PoetryMagazine.com Since 1996 Volume XXI
“What the Wind Taught Me,”
Pearl Werbach Blue Light Press, Nov. 2017 ISBN: 9781421837826
What makes a writer? First, there are the
obvious talents: exceptional capacity for astute observation, artful
employment of writing technique (metaphor, analogy, imagination,)

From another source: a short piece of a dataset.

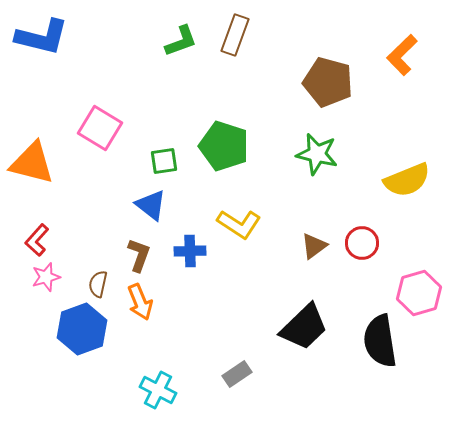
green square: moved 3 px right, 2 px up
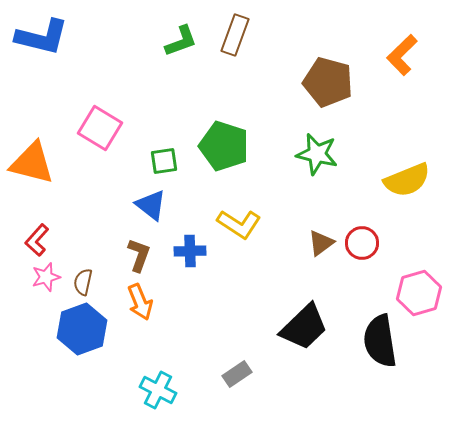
brown triangle: moved 7 px right, 3 px up
brown semicircle: moved 15 px left, 2 px up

and unusual, surprising and delightful descriptions. What makes a
great writer? A gift for glimpsing and grappling with the beauty and
terror of living without slipping into cliché, dogma, or diatribe.
Pearl Werbach is an
eleven-year-old poet who has been studying in an after-school poetry
club at Brandeis Day School in San Francisco. As we locals say,
“she’s got the transmission.”
In a first collection Werbach
creates a world that is filled with the joy and wonder you might
expect from a school aged writer, but also allows us a glimpse into
her personal angst that is unexpected from an 11-year-old. Pearl
intuits the dangers that linger just beyond our daily lives while
holding fast to the sublime pleasures of the wind, moon, trees and
insects.
From “The Next Blue Moon”
“The man in the
moon winked at me!/I saw his reflection in the water/Under the shade
of a tree.” In “Prophesy” Werbach writes the poem she
doesn’t want to write.
“The poem I don’t want to write /would be
about war and too many secrets/the birds wouldn’t chirp and there
would be no sweet smell after the rain/education would be as lost as
the minds of violent people/everything and everyone would be
screaming in pain.”
Again, using rhyme and meter, imagery and
analogy, the poet brings us into a world even adults turn from.

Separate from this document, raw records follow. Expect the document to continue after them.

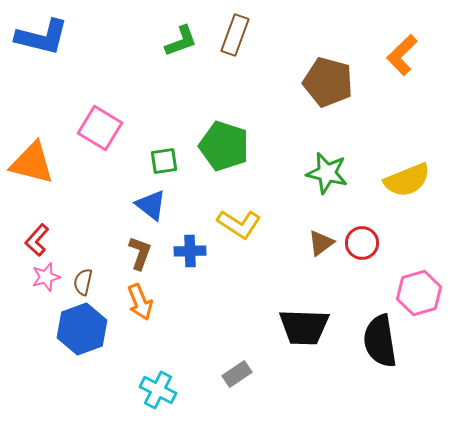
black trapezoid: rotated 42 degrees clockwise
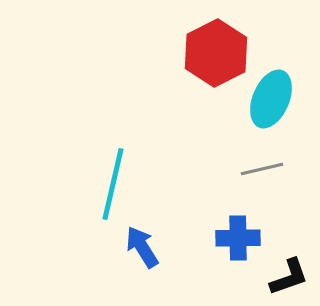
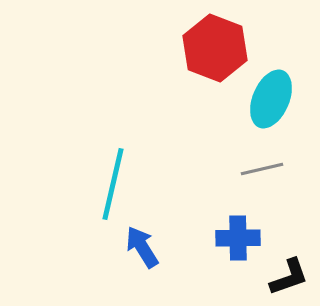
red hexagon: moved 1 px left, 5 px up; rotated 12 degrees counterclockwise
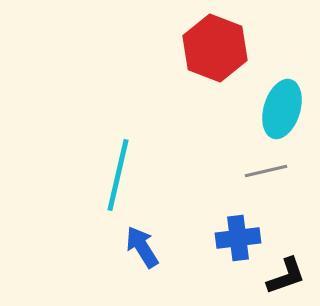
cyan ellipse: moved 11 px right, 10 px down; rotated 6 degrees counterclockwise
gray line: moved 4 px right, 2 px down
cyan line: moved 5 px right, 9 px up
blue cross: rotated 6 degrees counterclockwise
black L-shape: moved 3 px left, 1 px up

“This is also my worst fear/but yesterday, the grass told me/it was
coming true.”
I think it’s safe to assume that Ms.
Werbach, under the tutelage of poet and writer Diane Frank, has had
a master teacher with whom she feels safe to explore ‘her worst
fears.’ What a gift for the young poet, and for the teacher to watch
this poet bloom. Switching gears,
Pearl immerses herself in the joyful: From “Secrets of Animals”
A dragonfly is a colorful, delicate buzz of a set of wings./A
hummingbird is a moving rainbow of music.”